§ Saved entries
#####

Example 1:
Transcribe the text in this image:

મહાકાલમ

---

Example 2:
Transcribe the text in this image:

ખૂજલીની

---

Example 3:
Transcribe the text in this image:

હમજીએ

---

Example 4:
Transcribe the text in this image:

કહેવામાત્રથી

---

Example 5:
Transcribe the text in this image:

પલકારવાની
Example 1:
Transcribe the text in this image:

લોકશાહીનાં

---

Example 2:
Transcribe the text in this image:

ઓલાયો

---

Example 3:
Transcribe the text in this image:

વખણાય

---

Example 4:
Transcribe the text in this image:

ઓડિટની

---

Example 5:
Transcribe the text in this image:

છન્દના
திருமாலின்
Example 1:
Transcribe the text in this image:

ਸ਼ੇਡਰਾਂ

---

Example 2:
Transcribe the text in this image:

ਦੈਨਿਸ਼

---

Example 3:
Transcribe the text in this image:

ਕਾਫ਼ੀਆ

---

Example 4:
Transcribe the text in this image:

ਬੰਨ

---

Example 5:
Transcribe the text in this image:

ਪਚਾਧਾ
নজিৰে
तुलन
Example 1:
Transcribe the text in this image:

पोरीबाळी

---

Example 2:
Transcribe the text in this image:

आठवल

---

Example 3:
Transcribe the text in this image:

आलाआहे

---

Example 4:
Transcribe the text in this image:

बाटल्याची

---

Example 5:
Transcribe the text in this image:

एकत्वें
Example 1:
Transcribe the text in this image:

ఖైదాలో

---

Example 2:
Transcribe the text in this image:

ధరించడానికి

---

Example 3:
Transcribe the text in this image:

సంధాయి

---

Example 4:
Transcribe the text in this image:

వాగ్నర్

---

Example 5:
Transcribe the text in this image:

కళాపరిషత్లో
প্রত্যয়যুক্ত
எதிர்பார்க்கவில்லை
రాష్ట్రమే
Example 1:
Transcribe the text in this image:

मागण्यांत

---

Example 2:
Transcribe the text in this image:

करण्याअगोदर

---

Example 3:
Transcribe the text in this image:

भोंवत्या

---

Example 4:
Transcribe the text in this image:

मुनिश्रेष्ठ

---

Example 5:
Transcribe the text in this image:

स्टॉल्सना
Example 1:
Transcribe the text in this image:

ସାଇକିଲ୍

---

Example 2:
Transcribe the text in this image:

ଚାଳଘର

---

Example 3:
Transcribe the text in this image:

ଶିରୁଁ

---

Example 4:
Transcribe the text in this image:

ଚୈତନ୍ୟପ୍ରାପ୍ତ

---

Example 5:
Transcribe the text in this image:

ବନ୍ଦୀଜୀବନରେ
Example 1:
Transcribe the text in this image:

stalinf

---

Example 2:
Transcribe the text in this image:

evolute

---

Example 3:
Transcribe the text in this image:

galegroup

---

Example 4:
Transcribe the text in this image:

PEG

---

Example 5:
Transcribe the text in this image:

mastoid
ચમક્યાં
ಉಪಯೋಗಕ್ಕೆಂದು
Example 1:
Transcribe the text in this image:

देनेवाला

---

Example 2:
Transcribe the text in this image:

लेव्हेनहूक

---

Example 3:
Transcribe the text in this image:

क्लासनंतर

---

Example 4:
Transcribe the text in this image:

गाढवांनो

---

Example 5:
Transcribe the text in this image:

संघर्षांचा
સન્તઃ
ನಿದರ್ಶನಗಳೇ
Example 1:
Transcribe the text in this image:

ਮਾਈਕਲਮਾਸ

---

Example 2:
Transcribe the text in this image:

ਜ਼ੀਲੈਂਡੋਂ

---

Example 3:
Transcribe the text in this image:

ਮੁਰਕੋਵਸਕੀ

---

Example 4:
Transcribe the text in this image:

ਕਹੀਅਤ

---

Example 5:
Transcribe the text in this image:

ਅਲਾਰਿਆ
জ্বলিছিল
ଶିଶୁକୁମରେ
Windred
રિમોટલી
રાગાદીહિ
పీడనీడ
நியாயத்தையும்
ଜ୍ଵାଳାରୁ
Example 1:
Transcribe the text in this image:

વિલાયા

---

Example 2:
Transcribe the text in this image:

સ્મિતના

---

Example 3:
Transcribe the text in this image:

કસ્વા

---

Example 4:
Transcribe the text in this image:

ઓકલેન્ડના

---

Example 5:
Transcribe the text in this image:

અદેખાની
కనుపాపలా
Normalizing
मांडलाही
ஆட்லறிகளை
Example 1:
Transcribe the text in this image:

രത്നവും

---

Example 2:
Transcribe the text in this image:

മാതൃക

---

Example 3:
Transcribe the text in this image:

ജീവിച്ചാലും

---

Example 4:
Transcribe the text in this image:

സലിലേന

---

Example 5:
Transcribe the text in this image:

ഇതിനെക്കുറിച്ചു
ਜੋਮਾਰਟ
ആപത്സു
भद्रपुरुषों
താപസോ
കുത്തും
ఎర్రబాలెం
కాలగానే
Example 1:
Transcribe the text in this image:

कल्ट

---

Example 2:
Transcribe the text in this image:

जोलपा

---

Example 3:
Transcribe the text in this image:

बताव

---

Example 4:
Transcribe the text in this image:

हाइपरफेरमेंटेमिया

#####

Keeping each word as it stands, transcribe every entry.

Example 1:
Transcribe the text in this image:

મહાકાલમ

---

Example 2:
Transcribe the text in this image:

ખૂજલીની

---

Example 3:
Transcribe the text in this image:

હમજીએ

---

Example 4:
Transcribe the text in this image:

કહેવામાત્રથી

---

Example 5:
Transcribe the text in this image:

પલકારવાની
Example 1:
Transcribe the text in this image:

લોકશાહીનાં

---

Example 2:
Transcribe the text in this image:

ઓલાયો

---

Example 3:
Transcribe the text in this image:

વખણાય

---

Example 4:
Transcribe the text in this image:

ઓડિટની

---

Example 5:
Transcribe the text in this image:

છન્દના
திருமாலின்
Example 1:
Transcribe the text in this image:

ਸ਼ੇਡਰਾਂ

---

Example 2:
Transcribe the text in this image:

ਦੈਨਿਸ਼

---

Example 3:
Transcribe the text in this image:

ਕਾਫ਼ੀਆ

---

Example 4:
Transcribe the text in this image:

ਬੰਨ

---

Example 5:
Transcribe the text in this image:

ਪਚਾਧਾ
নজিৰে
तुलन
Example 1:
Transcribe the text in this image:

पोरीबाळी

---

Example 2:
Transcribe the text in this image:

आठवल

---

Example 3:
Transcribe the text in this image:

आलाआहे

---

Example 4:
Transcribe the text in this image:

बाटल्याची

---

Example 5:
Transcribe the text in this image:

एकत्वें
Example 1:
Transcribe the text in this image:

ఖైదాలో

---

Example 2:
Transcribe the text in this image:

ధరించడానికి

---

Example 3:
Transcribe the text in this image:

సంధాయి

---

Example 4:
Transcribe the text in this image:

వాగ్నర్

---

Example 5:
Transcribe the text in this image:

కళాపరిషత్లో
প্রত্যয়যুক্ত
எதிர்பார்க்கவில்லை
రాష్ట్రమే
Example 1:
Transcribe the text in this image:

मागण्यांत

---

Example 2:
Transcribe the text in this image:

करण्याअगोदर

---

Example 3:
Transcribe the text in this image:

भोंवत्या

---

Example 4:
Transcribe the text in this image:

मुनिश्रेष्ठ

---

Example 5:
Transcribe the text in this image:

स्टॉल्सना
Example 1:
Transcribe the text in this image:

ସାଇକିଲ୍

---

Example 2:
Transcribe the text in this image:

ଚାଳଘର

---

Example 3:
Transcribe the text in this image:

ଶିରୁଁ

---

Example 4:
Transcribe the text in this image:

ଚୈତନ୍ୟପ୍ରାପ୍ତ

---

Example 5:
Transcribe the text in this image:

ବନ୍ଦୀଜୀବନରେ
Example 1:
Transcribe the text in this image:

stalinf

---

Example 2:
Transcribe the text in this image:

evolute

---

Example 3:
Transcribe the text in this image:

galegroup

---

Example 4:
Transcribe the text in this image:

PEG

---

Example 5:
Transcribe the text in this image:

mastoid
ચમક્યાં
ಉಪಯೋಗಕ್ಕೆಂದು
Example 1:
Transcribe the text in this image:

देनेवाला

---

Example 2:
Transcribe the text in this image:

लेव्हेनहूक

---

Example 3:
Transcribe the text in this image:

क्लासनंतर

---

Example 4:
Transcribe the text in this image:

गाढवांनो

---

Example 5:
Transcribe the text in this image:

संघर्षांचा
સન્તઃ
ನಿದರ್ಶನಗಳೇ
Example 1:
Transcribe the text in this image:

ਮਾਈਕਲਮਾਸ

---

Example 2:
Transcribe the text in this image:

ਜ਼ੀਲੈਂਡੋਂ

---

Example 3:
Transcribe the text in this image:

ਮੁਰਕੋਵਸਕੀ

---

Example 4:
Transcribe the text in this image:

ਕਹੀਅਤ

---

Example 5:
Transcribe the text in this image:

ਅਲਾਰਿਆ
জ্বলিছিল
ଶିଶୁକୁମରେ
Windred
રિમોટલી
રાગાદીહિ
పీడనీడ
நியாயத்தையும்
ଜ୍ଵାଳାରୁ
Example 1:
Transcribe the text in this image:

વિલાયા

---

Example 2:
Transcribe the text in this image:

સ્મિતના

---

Example 3:
Transcribe the text in this image:

કસ્વા

---

Example 4:
Transcribe the text in this image:

ઓકલેન્ડના

---

Example 5:
Transcribe the text in this image:

અદેખાની
కనుపాపలా
Normalizing
मांडलाही
ஆட்லறிகளை
Example 1:
Transcribe the text in this image:

രത്നവും

---

Example 2:
Transcribe the text in this image:

മാതൃക

---

Example 3:
Transcribe the text in this image:

ജീവിച്ചാലും

---

Example 4:
Transcribe the text in this image:

സലിലേന

---

Example 5:
Transcribe the text in this image:

ഇതിനെക്കുറിച്ചു
ਜੋਮਾਰਟ
ആപത്സു
भद्रपुरुषों
താപസോ
കുത്തും
ఎర్రబాలెం
కాలగానే
Example 1:
Transcribe the text in this image:

कल्ट

---

Example 2:
Transcribe the text in this image:

जोलपा

---

Example 3:
Transcribe the text in this image:

बताव

---

Example 4:
Transcribe the text in this image:

हाइपरफेरमेंटेमिया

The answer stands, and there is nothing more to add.